Filmausschnitt aus 'Der Weidenbaum' Foto (Ausschnitt): © Cinematek Bruxelles

Sa, 24.03.2018

Cinéma L'Arlequin

76 rue de Rennes
75006 Paris

Samedis du cinéma allemand
Sohrab Shahid Saless: zwischen dem Iran und Deutschland

Regie: Sohrab Shahid Saless
Deutschland, 1984, O.m.fr.Ut., 96 Min.
Mit Josef Stehlík, Peter Staník, Milan Drotár
Präsentiert von Dario Marchiori, Dozent an der Universität Lyon2

Die Adaption einer kurzen Erzählung Anton Tschechows um einen Knecht, der Zeuge eines Mordes wird. Die literarische Vorlage ist nur vier Seiten lang. „Der Weidenbaum ist so kurz, daß man ihn während einer U-Bahn-Fahrt lesen kann!“ (Saless).
Der greise Archip, der am Wasser sitzt und fischt, beobachtet, wie ein Postkutscher, der täglich bei ihm vorbeifährt, einen Geldpostboten erschlägt und die Tasche mit dem Geld in einem hohlen Weidenbaum versteckt. Der alte Mann nimmt die Tasche an sich und geht damit in die Stadt, um die Tat anzuzeigen. Hier wird er von einem zum anderen Amt geschickt.

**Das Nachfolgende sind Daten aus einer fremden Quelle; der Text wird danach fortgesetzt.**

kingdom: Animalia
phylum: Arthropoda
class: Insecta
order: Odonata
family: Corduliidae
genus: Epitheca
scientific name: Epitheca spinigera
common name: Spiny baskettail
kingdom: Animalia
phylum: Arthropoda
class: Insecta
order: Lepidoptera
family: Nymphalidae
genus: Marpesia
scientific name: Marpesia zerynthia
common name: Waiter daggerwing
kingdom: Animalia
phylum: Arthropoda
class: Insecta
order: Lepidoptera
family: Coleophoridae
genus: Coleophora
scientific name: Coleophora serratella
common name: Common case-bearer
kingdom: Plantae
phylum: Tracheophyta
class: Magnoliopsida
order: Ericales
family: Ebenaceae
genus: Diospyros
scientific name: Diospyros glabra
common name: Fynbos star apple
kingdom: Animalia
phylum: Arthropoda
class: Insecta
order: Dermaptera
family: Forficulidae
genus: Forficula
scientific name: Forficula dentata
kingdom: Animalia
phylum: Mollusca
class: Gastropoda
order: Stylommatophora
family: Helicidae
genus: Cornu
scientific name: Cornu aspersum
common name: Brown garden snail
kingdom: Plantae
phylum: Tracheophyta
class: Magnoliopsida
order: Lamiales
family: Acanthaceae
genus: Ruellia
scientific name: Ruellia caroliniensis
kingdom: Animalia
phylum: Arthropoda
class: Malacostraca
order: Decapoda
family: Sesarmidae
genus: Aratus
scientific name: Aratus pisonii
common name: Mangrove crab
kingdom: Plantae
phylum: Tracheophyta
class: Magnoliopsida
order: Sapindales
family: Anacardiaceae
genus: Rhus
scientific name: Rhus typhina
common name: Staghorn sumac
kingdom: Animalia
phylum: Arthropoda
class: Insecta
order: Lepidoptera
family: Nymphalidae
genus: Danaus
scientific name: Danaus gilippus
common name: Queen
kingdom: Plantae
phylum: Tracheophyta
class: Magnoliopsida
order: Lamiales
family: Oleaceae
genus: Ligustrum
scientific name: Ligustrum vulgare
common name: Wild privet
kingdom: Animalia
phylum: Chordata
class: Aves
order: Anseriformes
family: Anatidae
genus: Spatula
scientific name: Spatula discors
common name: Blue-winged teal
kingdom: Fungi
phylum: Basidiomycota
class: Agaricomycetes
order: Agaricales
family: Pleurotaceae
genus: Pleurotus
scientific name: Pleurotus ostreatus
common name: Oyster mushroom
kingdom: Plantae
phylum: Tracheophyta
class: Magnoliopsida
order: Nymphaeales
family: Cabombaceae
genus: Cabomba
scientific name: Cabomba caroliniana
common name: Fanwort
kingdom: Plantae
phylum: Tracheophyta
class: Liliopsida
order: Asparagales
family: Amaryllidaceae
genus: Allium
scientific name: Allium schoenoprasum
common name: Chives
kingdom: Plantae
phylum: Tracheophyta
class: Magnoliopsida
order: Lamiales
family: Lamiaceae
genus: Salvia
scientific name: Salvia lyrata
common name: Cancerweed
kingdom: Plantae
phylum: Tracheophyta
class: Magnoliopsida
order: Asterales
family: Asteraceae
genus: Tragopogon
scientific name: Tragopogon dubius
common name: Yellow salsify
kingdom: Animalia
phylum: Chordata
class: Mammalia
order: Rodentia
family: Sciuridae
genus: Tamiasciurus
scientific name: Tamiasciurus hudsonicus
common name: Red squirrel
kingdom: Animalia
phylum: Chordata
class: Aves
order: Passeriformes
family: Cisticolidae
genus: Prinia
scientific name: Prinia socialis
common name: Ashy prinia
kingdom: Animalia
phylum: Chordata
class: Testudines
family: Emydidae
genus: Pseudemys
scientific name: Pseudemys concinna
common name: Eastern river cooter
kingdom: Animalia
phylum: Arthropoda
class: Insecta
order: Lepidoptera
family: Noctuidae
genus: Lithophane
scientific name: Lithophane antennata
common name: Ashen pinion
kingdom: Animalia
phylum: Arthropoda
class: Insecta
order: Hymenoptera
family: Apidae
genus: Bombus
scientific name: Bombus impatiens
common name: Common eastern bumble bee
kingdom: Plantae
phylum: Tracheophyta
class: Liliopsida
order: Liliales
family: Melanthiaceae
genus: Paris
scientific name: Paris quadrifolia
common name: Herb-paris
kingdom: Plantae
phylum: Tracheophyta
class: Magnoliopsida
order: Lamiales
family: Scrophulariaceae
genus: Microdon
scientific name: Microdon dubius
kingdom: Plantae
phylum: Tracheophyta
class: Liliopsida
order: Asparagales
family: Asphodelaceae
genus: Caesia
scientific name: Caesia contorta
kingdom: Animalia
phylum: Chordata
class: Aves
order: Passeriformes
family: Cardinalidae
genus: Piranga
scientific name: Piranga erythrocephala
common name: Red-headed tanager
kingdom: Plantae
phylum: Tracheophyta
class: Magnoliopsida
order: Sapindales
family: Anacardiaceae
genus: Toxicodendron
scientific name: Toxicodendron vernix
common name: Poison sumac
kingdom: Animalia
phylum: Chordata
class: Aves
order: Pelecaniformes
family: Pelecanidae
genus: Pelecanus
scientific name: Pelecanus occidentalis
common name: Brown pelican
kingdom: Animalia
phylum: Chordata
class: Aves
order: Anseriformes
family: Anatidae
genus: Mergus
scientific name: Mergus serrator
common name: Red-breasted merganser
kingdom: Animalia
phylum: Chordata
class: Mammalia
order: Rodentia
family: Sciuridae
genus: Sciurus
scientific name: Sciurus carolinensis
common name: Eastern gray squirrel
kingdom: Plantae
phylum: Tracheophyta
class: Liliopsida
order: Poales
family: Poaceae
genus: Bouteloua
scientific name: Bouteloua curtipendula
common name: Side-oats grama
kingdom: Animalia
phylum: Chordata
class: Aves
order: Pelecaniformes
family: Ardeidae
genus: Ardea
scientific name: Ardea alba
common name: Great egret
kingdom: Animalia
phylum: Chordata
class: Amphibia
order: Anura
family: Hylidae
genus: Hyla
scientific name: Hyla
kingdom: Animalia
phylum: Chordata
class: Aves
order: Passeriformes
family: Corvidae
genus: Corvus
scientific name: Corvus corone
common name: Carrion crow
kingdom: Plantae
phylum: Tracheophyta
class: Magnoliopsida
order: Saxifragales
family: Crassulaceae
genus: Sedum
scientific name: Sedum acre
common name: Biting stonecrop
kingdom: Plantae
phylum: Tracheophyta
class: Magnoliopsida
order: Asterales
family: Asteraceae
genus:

Sohrab Shahid Saless: Der 1944 geborene Iraner studierte in den 1960er Jahren in Wien und Paris, drehte anschließend im Iran eine Reihe von Kurz- und zwei auf internationalen Festivals gefeierte Langfilme, wanderte 1975 nach Westdeutschland aus, wo 13 weitere Regiearbeiten entstanden, und verbrachte seine letzten Lebensjahre in den USA. Sein Werk ist im deutschen Filmschaffen seiner Zeit und bis heute einzigartig: Momentaufnahmen, verwandelt in unnachahmliche, minimalistische Zeitbilder.


Bert Schmidt war jahrelang der Regieassistent von Sohrab Shahid Saless.